[Input for this task]
______________________________
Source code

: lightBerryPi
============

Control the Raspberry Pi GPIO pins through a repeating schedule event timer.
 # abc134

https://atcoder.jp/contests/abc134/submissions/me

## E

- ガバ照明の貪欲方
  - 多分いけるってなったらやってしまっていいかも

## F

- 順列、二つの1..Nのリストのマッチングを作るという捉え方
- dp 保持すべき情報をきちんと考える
______________________________
[The problem] Word for word, give back all the lines above.

[Written answer]
Source code

: lightBerryPi
============

Control the Raspberry Pi GPIO pins through a repeating schedule event timer.
 # abc134

https://atcoder.jp/contests/abc134/submissions/me

## E

- ガバ照明の貪欲方
  - 多分いけるってなったらやってしまっていいかも

## F

- 順列、二つの1..Nのリストのマッチングを作るという捉え方
- dp 保持すべき情報をきちんと考える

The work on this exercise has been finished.